After the War, Sickles served as U.S. Minister (Ambassador) to Spain, Chairman of the New York State Civil Service Commission, a Congressman, and ironically Sheriff of New York County. Late in life, officials removed Sickles from his post as Chairman of the New York Monuments Commission for corruption allegations.
Sickles was a leader in establishing the Gettysburg National Battlefield Park. Sickles died in New York City in May 1914, just a few months before the outbreak of World War I.
Moe Berg the Major League Assassin and Super Spy
No American had a more colorful World War II than Morris or “Moe” Berg. Berg was an oddball, from the start.
For instance, Berg was one of the few Jews to play Major League Baseball as a catcher for the Brooklyn Dodgers, Washington Senators, and Boston Red Sox. In addition, Berg was also one of the few Ivy League graduates (Princeton 1923) to play Major League Baseball.
If that wasn’t enough, Berg earned a law degree and supposedly spoke 12 languages. Yet he also played 16 seasons of Major League Baseball.
Nobody knows when Berg’s espionage career began, but in 1934 the catcher used his baseball career to spy in Japan. To explain, Berg took movies of Tokyo while playing exhibition baseball in that city. Berg also supposedly wandered around Tokyo gathering secrets while dressed in a black kimono. In 1942, General Jimmy Doolittle and his men supposedly examined Berg’s home movies before launching the first American air Raid on Tokyo.
To explain, before World War II, America had no official intelligence service. However, a number of Americans, including Berg, engaged in secret espionage for the government between the two world wars. Notably, the intelligence Berg gathered in Japan found its way into U.S. military hands.
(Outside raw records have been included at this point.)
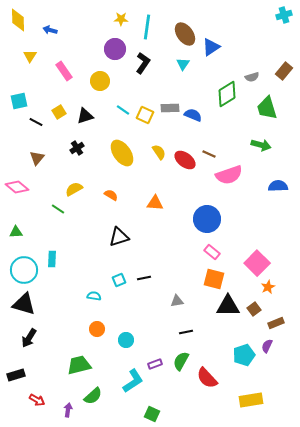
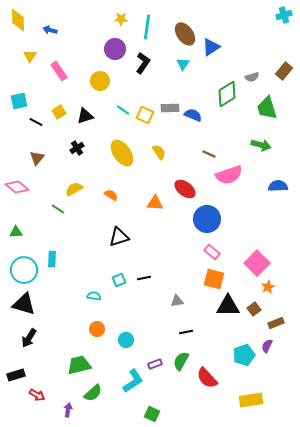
pink rectangle at (64, 71): moved 5 px left
red ellipse at (185, 160): moved 29 px down
green semicircle at (93, 396): moved 3 px up
red arrow at (37, 400): moved 5 px up
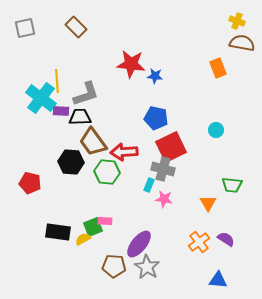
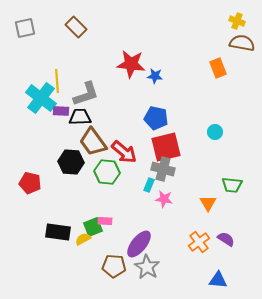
cyan circle: moved 1 px left, 2 px down
red square: moved 5 px left; rotated 12 degrees clockwise
red arrow: rotated 136 degrees counterclockwise
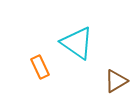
In 1943, General William “Wild Bill” Donovan recruited Berg into the Office of Strategic Services (OSS). The OSS was the covert paramilitary organization that became the CIA.
One of Berg’s first missions was to parachute behind German lines in Yugoslavia to assess the military capabilities of rival partisan groups. Berg’s reports induced the US to back Communist partisans led by Marshal Tito who later conquered Yugoslavia.
Later on Berg was ordered to assassinate famous German physicist Werner Heisenberg, possibly by General Leslie R. Groves, the head of the Manhattan Project. Groves feared Heisenberg was heading a Nazi project to develop an atomic bomb.
Groves supposedly ordered Berg to shoot Heisenberg and kill himself with cyanide if he thought the German could build an Atomic Bomb. Instead, Berg met Heisenberg for dinner in Switzerland, and correctly deduced the Germans were far from developing a bomb. Both Heisenberg and Berg survived the war.
Later on, Berg helped the OSS track down German atomic secrets in Europe after the war as part of the Alsos Mission. Berg also interviewed Italian physicists after Italy switched sides and joined the Allies in 1943 to learn if that country was building an atomic bomb or involved in a Nazi nuclear program.
After the war Berg worked for the CIA and a had a failed business career. Berg refused to cash in on his colorful life by writing an autobiography because a would-be ghost writer confused him with Moe of the Three Stooges.
Berg died broke at his sister’s house in New Jersey in 1972. Berg died broke because he played Major League Baseball long before unionization led to big money contracts for professional ballplayers.
These are just a few of the odd characters to appear in American history.